Encore une fois, les changements ne s’attaquent pas à la vulnérabilité créée par le statut d’immigration précaire qui touche les travailleurs migrants. Il est essentiel d’offrir un statut de résident permanent dès leur arrivée en plus d’offrir un salaire décent aux travailleurs qui s’occupent des enfants au Canada, tout en investissant dans un programme national de garde d’enfants encadré par la loi.

Analyse

Des reportages récents dans les médias combinés aux demandes de certains syndicats ont renforcé le mythe selon lequel les travailleurs étrangers menacent les emplois canadiens. Les travailleurs étrangers ne volent pas les emplois de travailleurs canadiens, ce sont plutôt les programmes de travailleurs étrangers temporaires et le fait que le gouvernement canadien répond aux intérêts des employeurs qui posent problème.

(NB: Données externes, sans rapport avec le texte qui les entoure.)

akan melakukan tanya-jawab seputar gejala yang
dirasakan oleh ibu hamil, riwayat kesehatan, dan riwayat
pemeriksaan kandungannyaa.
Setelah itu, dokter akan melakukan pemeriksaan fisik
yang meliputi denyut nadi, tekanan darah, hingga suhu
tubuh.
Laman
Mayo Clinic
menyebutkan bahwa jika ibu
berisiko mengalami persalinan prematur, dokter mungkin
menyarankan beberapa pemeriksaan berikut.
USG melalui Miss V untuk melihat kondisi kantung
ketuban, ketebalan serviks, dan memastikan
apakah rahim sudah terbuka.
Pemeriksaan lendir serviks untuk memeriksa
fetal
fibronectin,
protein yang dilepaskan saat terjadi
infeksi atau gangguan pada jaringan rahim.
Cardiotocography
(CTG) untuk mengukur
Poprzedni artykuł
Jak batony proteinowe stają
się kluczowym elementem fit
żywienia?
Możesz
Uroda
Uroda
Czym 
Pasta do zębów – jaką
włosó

Les études montrant que les régions ayant le taux de chômage le plus élevé, comme le  Nunavut, sont celles qui ont relativement peu de travailleurs étrangers temporaires alors que les régions ayant le taux de chômage le plus bas, comme l’Alberta, sont celles qui accueillent le plus grand nombre de travailleurs étrangers temporaires ne font qu’illustrer la mesure dans laquelle le gouvernement utilise ces mesures comme stratégie de nivellement par le bas.

C’est la nature précaire et temporaire du statut d’immigrant et des travailleurs étrangers temporaires qui les rend vulnérables aux abus et à l’exploitation, qui leur donne un accès inégal à celui des Canadiens aux normes et au droit du travail canadien en plus de les exposer à des menaces de perte d’emploi et de déportation et à des situations où celles-ci s’avèrent.

Le meilleur moyen de protéger les travailleurs étrangers est de leur octroyer le statut de résident permanent dès leur arrivée au Canada. Des mesures intérimaires devraient inclure des permis de travail liés au secteur d’activités ou à la province plutôt qu’à un employeur en particulier.

Toute proposition visant à mettre fin aux PTET ne peut prétendre au statut de solution fondée sur un principe de solidarité si elle n’est pas aussi accompagnée de la reconnaissance que l’octroi de la résidence permanente, l’accès complet aux services et le respect des droits de la personne et des travailleurs sont nécessaire pour promouvoir et protéger les droits et le bien-être des travailleurs étrangers. Le Canada devrait envisager d’accueillir un plus grand nombre d’immigrants en vue d’en faire des citoyens plutôt que d’accueillir un plus grand nombre de travailleurs étrangers temporaires et de recentrer sa politique d’immigration sur les statuts permanents et non temporaires.